EXCERPT TO READ:
┌──

From: "Paul E. McKenney" <paulmck@linux.vnet.ibm.com>
To: linux-kernel@vger.kernel.org
Cc: mingo@kernel.org, mathieu.desnoyers@efficios.com,
peterz@infradead.org, boqun.feng@gmail.com, ahh@google.com,
maged.michael@gmail.com, gromer@google.com, avi@scylladb.com,
benh@kernel.crashing.org, paulus@samba.org, mpe@ellerman.id.au,
davejwatson@fb.com, stern@rowland.harvard.edu,
will.deacon@arm.com, luto@kernel.org, viro@zeniv.linux.org.uk,
piggin@gmail.com, linux-arch@vger.kernel.org,
"Paul E. McKenney" <paulmck@linux.vnet.ibm.com>,
Ingo Molnar <mingo@redhat.com>,
Nicholas Piggin <npiggin@gmail.com>,
linuxppc-dev@lists.ozlabs.org
Subject: [PATCH tip/sched/membarrier 5/5] Fix: membarrier: Handle CLONE_VM + !CLONE_THREAD correctly on powerpc
Date: Fri, 13 Oct 2017 09:12:25 -0700 [thread overview]
Message-ID: <1507911145-4134-5-git-send-email-paulmck@linux.vnet.ibm.com> (raw)
In-Reply-To: <20171012170051.GA27468@linux.vnet.ibm.com>
From: Mathieu Desnoyers <mathieu.desnoyers@efficios.com>
Threads targeting the same VM but which belong to different thread
groups is a tricky case. It has a few consequences:
It turns out that we cannot rely on get_nr_threads(p) to count the
number of threads using a VM. We can use
(atomic_read(&mm->mm_users) == 1 && get_nr_threads(p) == 1)
instead to skip the synchronize_sched() for cases where the VM only has
a single user, and that user only has a single thread.
It also turns out that we cannot use for_each_thread() to set
thread flags in all threads using a VM, as it only iterates on the
thread group.
Therefore, test the membarrier state variable directly rather than
relying on thread flags. This means
membarrier_register_private_expedited() needs to set the
MEMBARRIER_STATE_SWITCH_MM flag, issue synchronize_sched(), and only
then set MEMBARRIER_STATE_PRIVATE_EXPEDITED_READY which allows private
expedited membarrier commands to succeed. membarrier_arch_switch_mm()

└──

DATA TO PROCESS:
┌──

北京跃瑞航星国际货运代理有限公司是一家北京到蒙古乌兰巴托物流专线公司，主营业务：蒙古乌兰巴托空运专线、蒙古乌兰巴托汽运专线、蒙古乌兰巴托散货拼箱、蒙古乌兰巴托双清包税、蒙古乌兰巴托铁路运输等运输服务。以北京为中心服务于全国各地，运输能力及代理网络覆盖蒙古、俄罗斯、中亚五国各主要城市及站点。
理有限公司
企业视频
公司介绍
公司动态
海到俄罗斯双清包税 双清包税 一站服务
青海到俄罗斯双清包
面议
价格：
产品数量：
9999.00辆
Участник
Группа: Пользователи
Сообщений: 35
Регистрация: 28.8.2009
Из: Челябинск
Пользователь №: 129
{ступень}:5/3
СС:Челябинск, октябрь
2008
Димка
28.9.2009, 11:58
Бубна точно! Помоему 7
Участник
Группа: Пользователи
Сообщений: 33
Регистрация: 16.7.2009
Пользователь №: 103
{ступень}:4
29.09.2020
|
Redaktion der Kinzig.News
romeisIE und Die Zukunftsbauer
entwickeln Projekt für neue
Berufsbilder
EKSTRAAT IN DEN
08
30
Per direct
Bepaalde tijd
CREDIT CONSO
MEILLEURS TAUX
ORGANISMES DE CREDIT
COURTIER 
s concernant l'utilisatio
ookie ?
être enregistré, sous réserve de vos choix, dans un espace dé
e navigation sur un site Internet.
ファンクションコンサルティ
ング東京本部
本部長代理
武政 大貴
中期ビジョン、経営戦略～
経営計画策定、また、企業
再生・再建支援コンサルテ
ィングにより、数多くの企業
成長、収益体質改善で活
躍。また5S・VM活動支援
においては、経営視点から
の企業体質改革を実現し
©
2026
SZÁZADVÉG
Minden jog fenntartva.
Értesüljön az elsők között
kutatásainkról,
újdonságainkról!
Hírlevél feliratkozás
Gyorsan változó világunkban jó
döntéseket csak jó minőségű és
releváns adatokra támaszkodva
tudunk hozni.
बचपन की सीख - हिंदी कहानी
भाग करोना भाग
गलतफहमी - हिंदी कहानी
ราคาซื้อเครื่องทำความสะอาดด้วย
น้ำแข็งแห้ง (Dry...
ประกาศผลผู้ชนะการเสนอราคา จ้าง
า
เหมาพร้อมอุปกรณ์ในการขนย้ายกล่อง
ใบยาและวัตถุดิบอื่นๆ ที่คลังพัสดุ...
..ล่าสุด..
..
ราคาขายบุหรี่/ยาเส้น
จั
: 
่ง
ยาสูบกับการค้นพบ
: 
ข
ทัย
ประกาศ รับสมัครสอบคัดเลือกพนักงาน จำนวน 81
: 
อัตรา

└──

TASKS FOR THIS EXERCISE:
**A.** Can you reproduce the membarrier patch email word for word, starting at "It also turns" and ending at "to succeed. membarrier_arch_switch_mm()"?
**B.** Rewrite the rows starting at the first row and ending at the row containing "Сообщений: 35", with "Пользователи" replaced by "Гости" and everything else kept the same.
The membarrier patch email and the rows are separate, unrelated pieces of material.

TASK RESPONSES:
**A.**
It also turns out that we cannot use for_each_thread() to set
thread flags in all threads using a VM, as it only iterates on the
thread group.
Therefore, test the membarrier state variable directly rather than
relying on thread flags. This means
membarrier_register_private_expedited() needs to set the
MEMBARRIER_STATE_SWITCH_MM flag, issue synchronize_sched(), and only
then set MEMBARRIER_STATE_PRIVATE_EXPEDITED_READY which allows private
expedited membarrier commands to succeed. membarrier_arch_switch_mm()

**B.**
北京跃瑞航星国际货运代理有限公司是一家北京到蒙古乌兰巴托物流专线公司，主营业务：蒙古乌兰巴托空运专线、蒙古乌兰巴托汽运专线、蒙古乌兰巴托散货拼箱、蒙古乌兰巴托双清包税、蒙古乌兰巴托铁路运输等运输服务。以北京为中心服务于全国各地，运输能力及代理网络覆盖蒙古、俄罗斯、中亚五国各主要城市及站点。
理有限公司
企业视频
公司介绍
公司动态
海到俄罗斯双清包税 双清包税 一站服务
青海到俄罗斯双清包
面议
价格：
产品数量：
9999.00辆
Участник
Группа: Гости
Сообщений: 35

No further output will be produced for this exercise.